I recall a cookie-dough laced electric beater my wife swung around the corner of my office the other day like Excalibur. She said “take….eat.” And I did…and it was good. I had a mocha from Starbucks yesterday (even though I know I shouldn’t because it goes RIGHT to my hips!) But it was yummy. I’ve also had a very weird craving for Jell-o lately…and I’ve been slurping it down like crazy! I think about the fun I had with my friends watching Damn Yankees at Super Summer Theatre and literally breaking bread together…sharing stories…laughing…and huddling together when the sun went down. I don’t care what it is….Red Bull, Reeces Cups….whatever! What are your favorite things? What are the joys in your family/friend’s lives? How can you capitalize on those “rays of sunshine” to ensure that you are a positive part of their every day dynamic?
I think that my school year blues is a topical reaction to a disappointing end to last year…and a fear that the routine of the upcoming year, may overshadow the joy I find in electric beaters and Snarth Vader. I think I’m looming over the past….and while I’ve already accepted and “taken” my own personal attendance, I need to do my job and invest in the future.
So…now that I’ve analyzed the situation…what’s the prescription? I know for a fact there are family members of mine that need a ray of sunshine a HECK of a lot more than I do. I have friends who are saddened today as well. I hold a heavy heart for them all. So, in general…perhaps the answer is as topical as the would-be symptom: Find something that will affect you positively….and invest in that. There’s nothing you can do about the past. I can’t argue my way out of that write-up…I can’t change people’s approaches/attitudes/passions/investments….there will always be stuff you don’t wanna do and I will always find myself running away from the paper cutter…that’s not the point. Even on the best days we have a tendency to be critical and overshadow the positive with the simplest thing.
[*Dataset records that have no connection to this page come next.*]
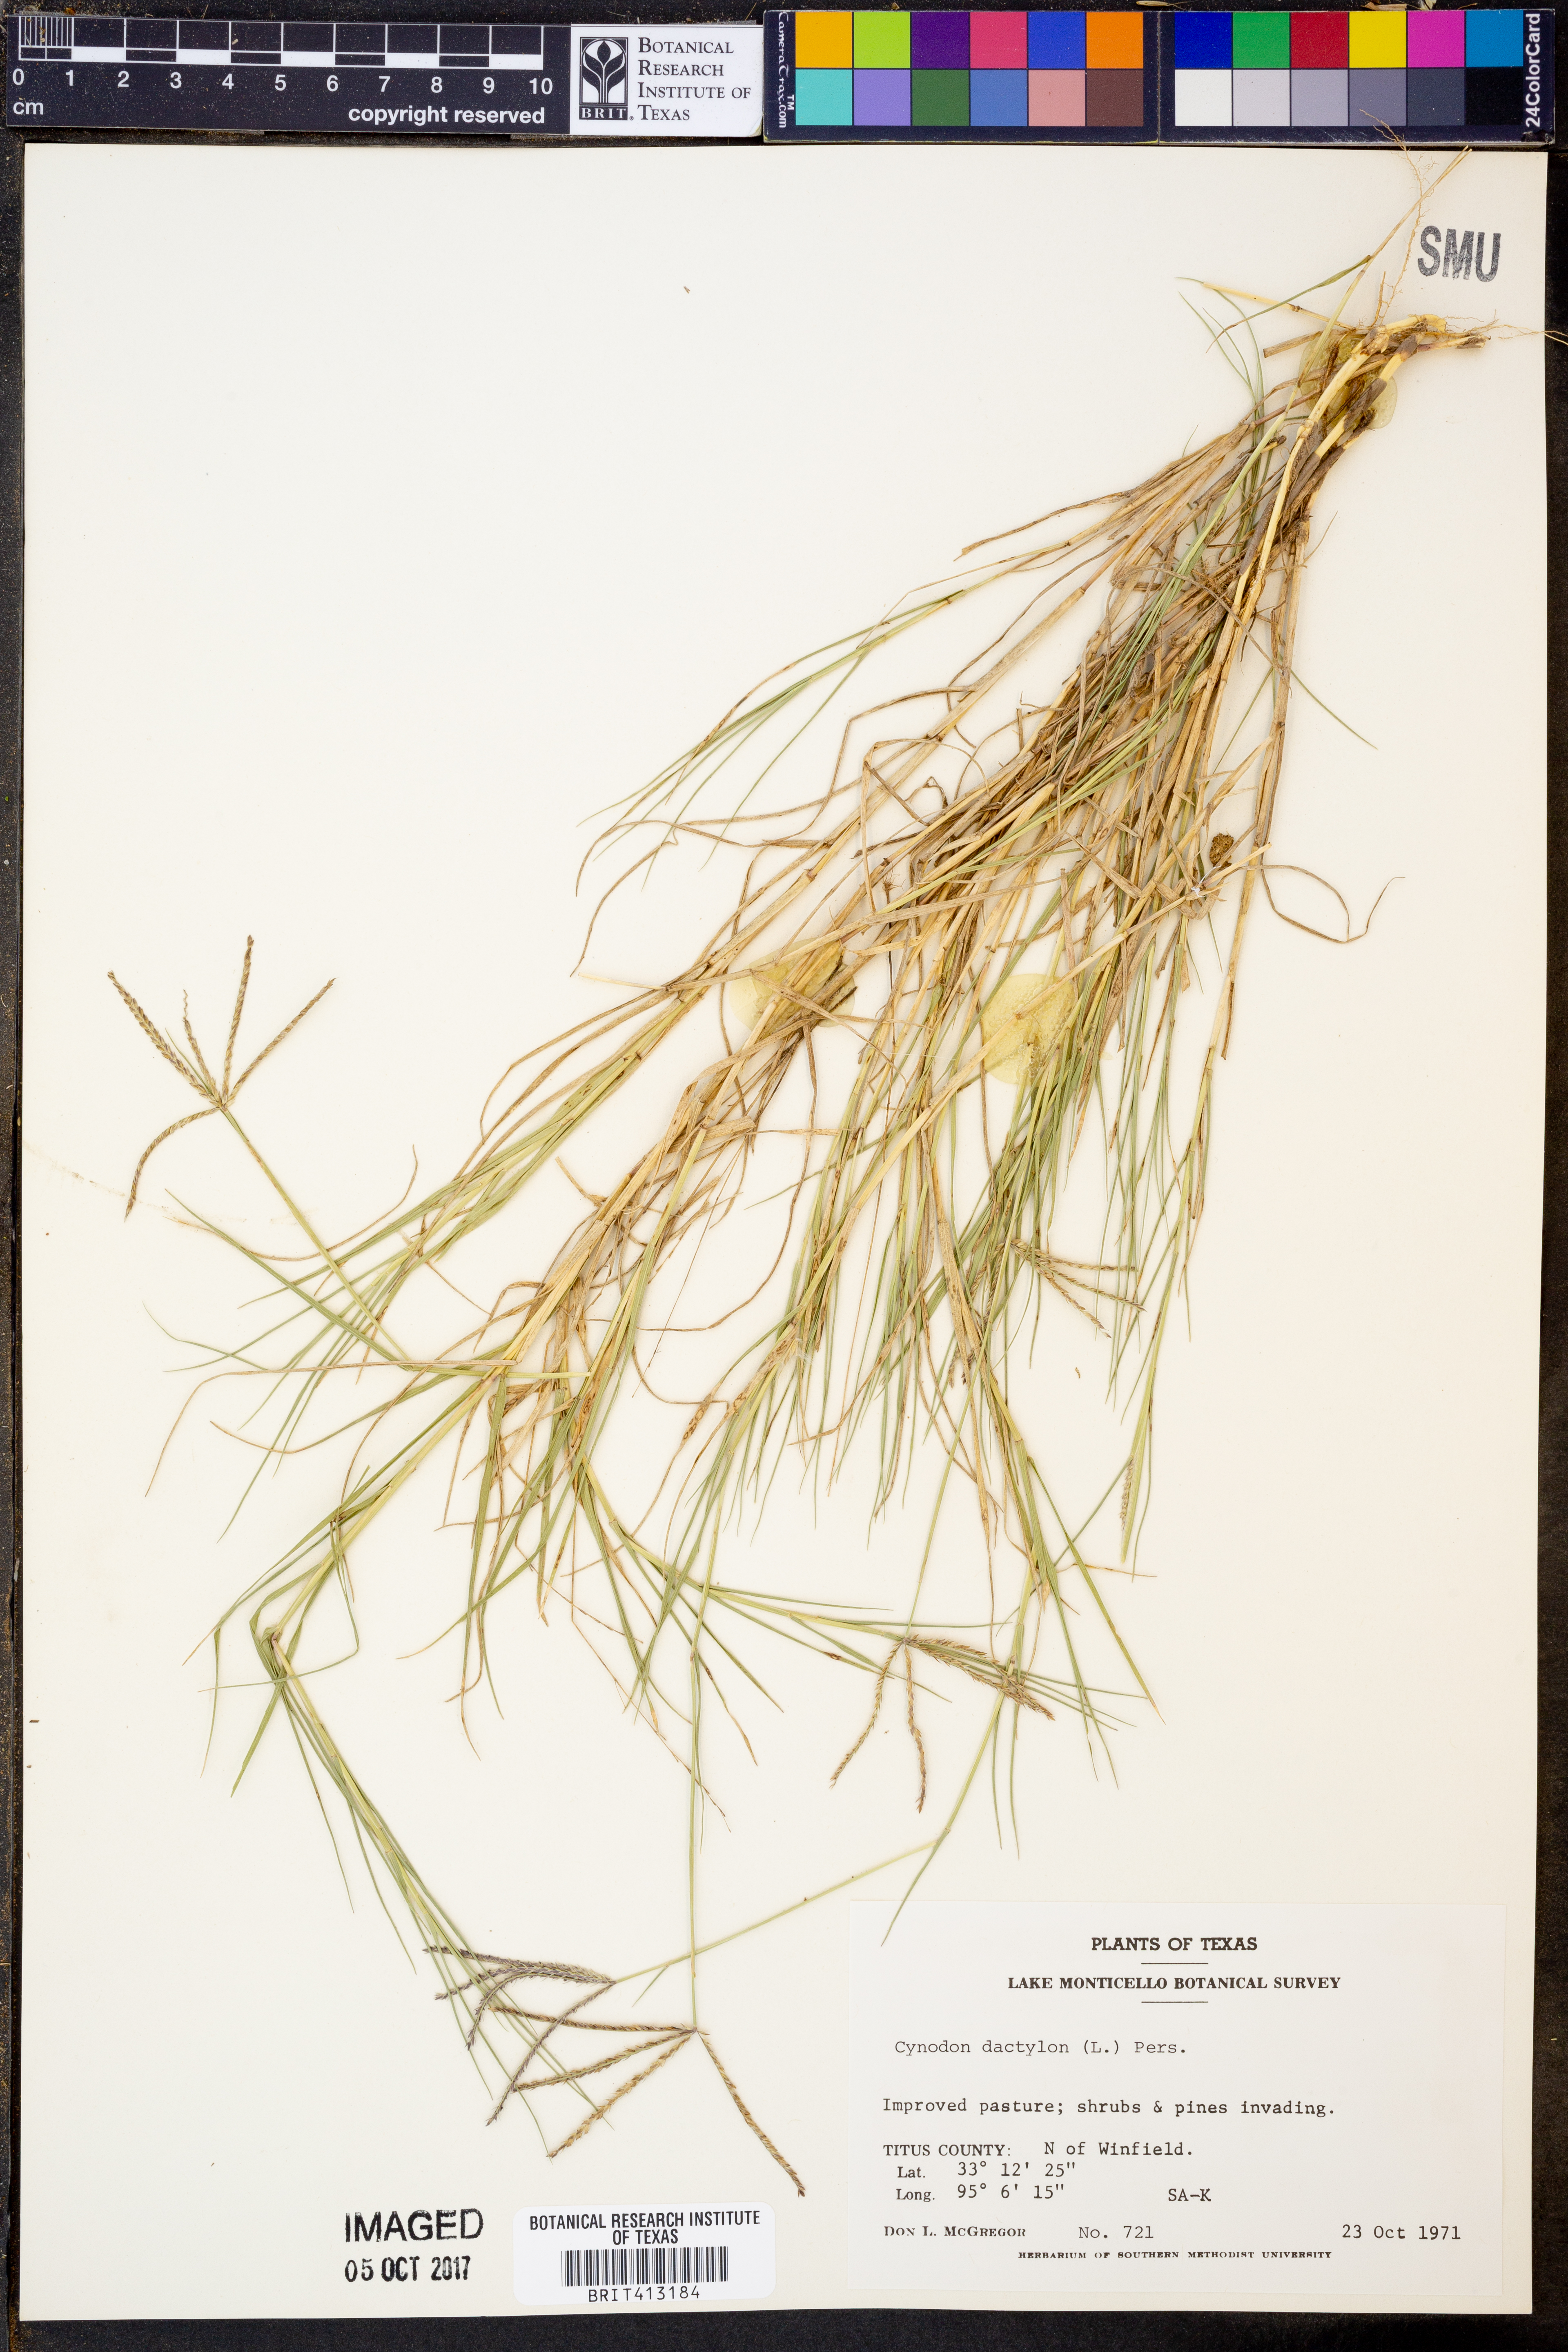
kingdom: Plantae
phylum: Tracheophyta
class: Liliopsida
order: Poales
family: Poaceae
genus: Cynodon
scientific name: Cynodon dactylon
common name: Bermuda grass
The point is there is always a bigger picture…and if we can remove ourselves from the immediacy of the situation, if we can just remember our favorite things….then we won’t feel so bad.
Sounds stupid and “kindergarten,” right? Well…I just got a paper cut (really…I did, on a Post-it note…not the paper cutter!) And right now I’m going to go eat some Jell-o. (Really I will.) I assure you…life will get better soon.
Thank you my friends for reminding me of my favorite things.